Tori Z. Forbesa, , May Nymanb, , Mark A. Rodriguezb, and Alexandra Navrotskya, ,
Abstract
Lanthanum tantalates are important refractory materials with application in photocatalysis, solid oxide fuel cells, and phosphors. Soft-chemical synthesis utilizing the Lindqvist ion, [Ta6O19]8−, has yielded a new phase, La2Ta2O7(OH)2. Using the hydrated phase as a starting material, a new lanthanum orthotantalate polymorph was formed by heating to 850 °C, which converts to a previously reported LaTaO4 polymorph at 1200 °C. The stabilities of La2Ta2O7(OH)2 (LaTa−OH), the intermediate LaTaO4 polymorph (LaTa-850), and the high temperature phase (LaTa-1200) were investigated using high-temperature oxide melt solution calorimetry. The enthalpy of formation from the oxides were calculated from the enthalpies of drop solution to be −87.1±9.6, −94.9±8.8, and −93.1±8.7 kJ/mol for LaTa−OH, LaTa-850, and LaTa-1200, respectively. These results indicate that the intermediate phase, LaTa-850, is the most stable.

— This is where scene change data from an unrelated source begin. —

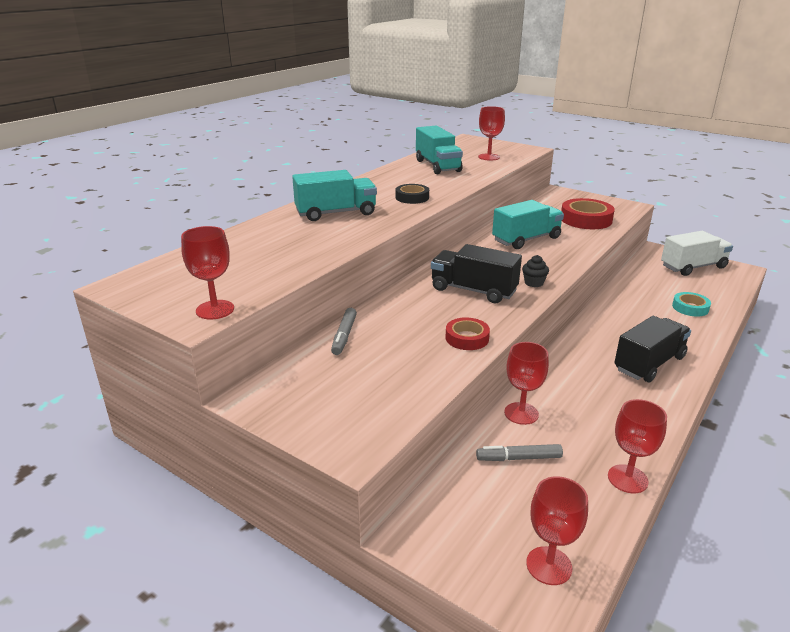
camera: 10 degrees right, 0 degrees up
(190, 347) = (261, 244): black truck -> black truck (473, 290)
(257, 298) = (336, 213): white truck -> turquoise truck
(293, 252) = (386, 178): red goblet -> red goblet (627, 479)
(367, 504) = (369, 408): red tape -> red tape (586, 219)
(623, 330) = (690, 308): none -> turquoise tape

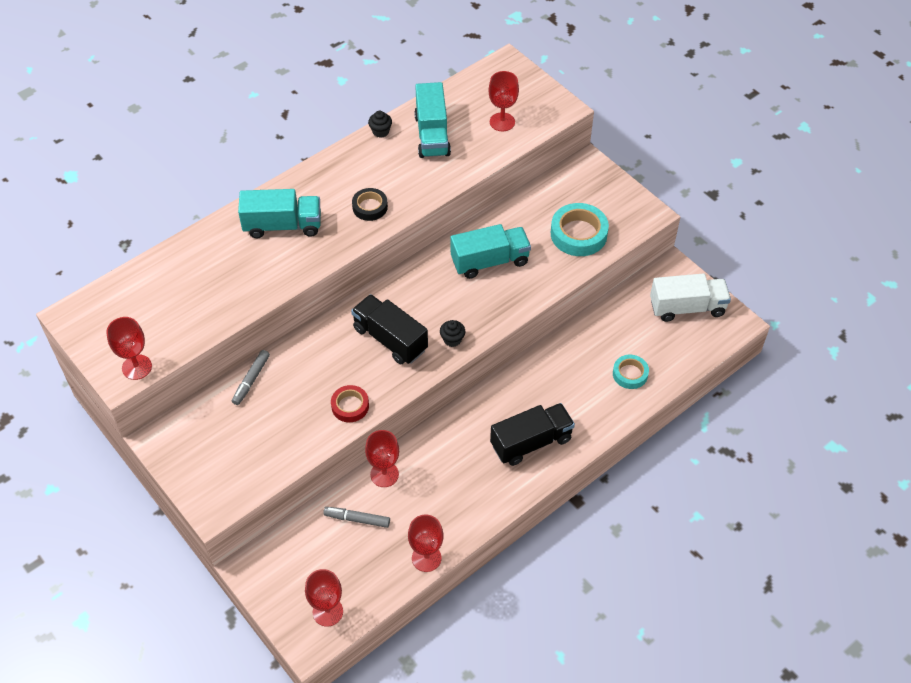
camera: 15 degrees right, 25 degrees up
(393, 168) = (380, 131): none -> black cupcake
(586, 219) = (578, 234): red tape -> turquoise tape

This pattern of energetics may be related to cation–cation repulsion of the tantalate cations. We also investigated possible LnTaO4 and Ln2Ta2O7(OH)2 analogues of Ln=Pr, Nd to examine the relationship between cation size and the resulting phases.
Graphical abstract
The energetics of three lanthanum tantalates were investigated by the high-temperature oxide melt solution calorimetry. The enthalpies of formation from the oxides were calculated from the enthalpies of drop solution to be −87.1±9.6, −94.9±8.8, and −93.1±8.7 kJ/mol for La2Ta2O7(OH)2, LaTaO4 (850 °C), and LaTaO4 (1200 °C), respectively. These results indicate that the intermediate phase, LaTaO4 (850 °C), is the most stable in energy.